I got to see and use the new, improved, expanded Redmond Airport terminal for the first time last week, and it’s a gem.
One bitch, though: If the powers that be could find tens of millions of dollars to expand the terminal, why couldn’t they find a few thousand to put number and letter signs – G6, A5, etc. – on the light poles in the long-term parking lot to help people locate their cars when they return from their trips?
***
Flipping through the Horizon in-flight magazine, I came across a full-page ad for Wenatchee, WA, bragging – in type half an inch high – about its “300 days of sunshine a year.” Is there ANY town in the American West that doesn’t make that claim?
***
Well, yes – Astoria.
Bend has fallen on hard times since the real estate bubble popped and things don’t seem to be getting any better: Friday’s Bulletin reported that notices of default – the first stage in the foreclosure process – hit a record in the fourth quarter of 2009.
But you don’t see evidence here of the kind of chronic, grinding poverty that’s everywhere in Astoria and the surrounding area. Nearly 16% of the population is below the poverty line (compared to 10.5% in Bend) and it looks like the town hasn’t had any real economy since the salmon canneries went away. It’s trying hard to be a tourist attraction but there’s precious little there to attract tourists, unless they enjoy 70 inches of rain a year.
***
Returning home, I realized that Bend is still a small town when I saw the local daily newspaper had devoted the bulk of its front page for two days in a row to a story about a cat stuck in a tree.
This article appears in Apr 1-7, 2010.








True, the cat stuck in a tree-type stories are kind of what you hope for I suppose.
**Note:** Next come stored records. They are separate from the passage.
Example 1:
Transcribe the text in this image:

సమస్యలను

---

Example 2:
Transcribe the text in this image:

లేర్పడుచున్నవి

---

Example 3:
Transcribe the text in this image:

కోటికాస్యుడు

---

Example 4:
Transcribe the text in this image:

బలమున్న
That’s generally what happens to a Timber Town when the source of Timber dries up. Almost happened here, didn’t it? But we were saved. Saved by Growth!, and that three hundred plus days a year thing(y)*. Ski a turn or two in the morning, round of golf in the afternoon, pay for it tomorrow.
How’s that growth ‘thingy’ workin’ out for ‘yawl, ”ya betcha’!?
Oh, right, forty-one percent of the town is ‘underwater’, and that doesn’t even count the commercial space just sittin’ around empty, waitin’ for a cold snap and the pipes to freeze. Guess that’s generally what happens to a Credit Card Town when the Credit dries up.
Used to be, if a guy didn’t have what it took to work in the woods he could at least find a job in a sawmill.
*I’m guessing you’ve been out of town for the past couple of days, missing what amounts to our second significant cold/snow this, ahhh… winter.
At least the tourist sector in Bend takes up SOME of the slack when construction (our other main “industry”) goes tits-up.
On our first day in Astoria we visited the Maritime Museum. On the second day we toured the Flavel Mansion. On the third day we climbed the Astoria Tower. On the fourth day it was time to go home — which was a good thing, because we had run out of things to do.
There’s also a real dearth of good — or even decent — restaurants in that town.